My many initial attempts to secure funding for this site were unsuccessful. People thought my plan was too ambitious, and some suggested that I try something simpler, focusing on a single topic such as the neuroscience of vision or of body movement. Finally I found a Quebec government grant program for which my approach was suitable. But to be eligible, I had to persuade some institution to endorse my project and even contribute a bit to it financially. Luckily, at the time I was working as an administrative assistant for a series of workshops organized by Dr. Maurice Dongier of the Douglas Hospital in Montreal, which is affiliated with McGill University. Dr. Dongier was kind enough to persuade McGill to host the site. This contribution in kind satisfied the grant program’s requirement for a financial contribution from an institution, and I ended up receiving my grant.

So that’s how my website wound up being hosted on a server at McGill University, even though I had practically never set foot there. Over the following 10 years, I often received emails conveying compliments to the “McGill staff”, even though I was the only one writing the content (in French), with my faithful colleagues Denis Paquet, Patrick Robert and Al Daigen (all of them freelancers like me) taking care of the graphics, programming and French-to-English translation, respectively.
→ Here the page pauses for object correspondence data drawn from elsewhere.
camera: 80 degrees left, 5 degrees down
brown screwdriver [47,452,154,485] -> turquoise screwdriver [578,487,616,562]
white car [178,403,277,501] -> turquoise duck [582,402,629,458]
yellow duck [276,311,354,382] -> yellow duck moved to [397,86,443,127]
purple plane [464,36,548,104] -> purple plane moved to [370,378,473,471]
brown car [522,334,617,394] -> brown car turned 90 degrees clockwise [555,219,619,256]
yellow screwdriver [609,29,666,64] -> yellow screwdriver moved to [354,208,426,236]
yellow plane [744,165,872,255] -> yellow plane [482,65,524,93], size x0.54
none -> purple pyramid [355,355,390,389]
But the McGill name in the site’s address did gain it some recognition. Many people even referred to it as “the McGill site about the brain”, and I did receive excellent technical support from two McGill staffers, Ron Hall and Alain Plante. They have resolved many issues for me over the years, and I want to thank them here.

The problem was that, as I alluded to earlier, it kept getting harder and harder for me to meet McGill’s requirements for hosting my site on its server, which were clearly too demanding for my little team. At one point in the fall of 2025, I actually lost access to my files. To get it back, I would have had to become a McGill “affiliate”, which would have involved a huge amount of red tape with no guarantee that my problems would be solved for good. In short, the time had come to cut my ties with McGill, and that is what I did late that fall, migrating the site to a server operated by Koumbit.org, a Montreal-based, not-for-profit, worker-managed collective that was already hosting some of my other websites. Here I would like to thank Virgile and the entire Koumbit team for having greatly facilitated this tricky transition.
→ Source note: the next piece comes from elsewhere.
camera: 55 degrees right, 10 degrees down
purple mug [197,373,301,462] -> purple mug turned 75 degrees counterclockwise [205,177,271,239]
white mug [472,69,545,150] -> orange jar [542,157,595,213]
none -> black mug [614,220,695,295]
I’m very happy that my website is now hosted by Koumbit, because it provides a humane, ethical alternative to big technology firms. I must also admit that I’m relieved that this site is no longer associated with McGill, for several reasons. I could go as far back as the controversy surrounding its founder, James McGill, an enslaver who built his fortune through the British colonial system. But my colleague Yvon D. Ranger and I have also been appalled by McGill’s 2024 decision to suppress pro-Palestinian activists and dismantle their encampment protesting the genocide being committed by the Israeli state in the Gaza Strip. On a more personal note, when the Harper government cut all my federal funding for this site in 2013, and I tried to get new funding from McGill to let me keep creating new content for it, I got bounced around from one department to another for six months, with no results. Finally, I threw in the towel, stopped creating new content for the site, and focused on writing weekly posts for its associated blog while also giving lectures based on its content.

Thus, as the author of The Brain from Top to Bottom, I can now look forward to its upcoming 25th anniversary with much less cognitive dissonance and much more excitement about the new things I’ll be telling you about in the coming year.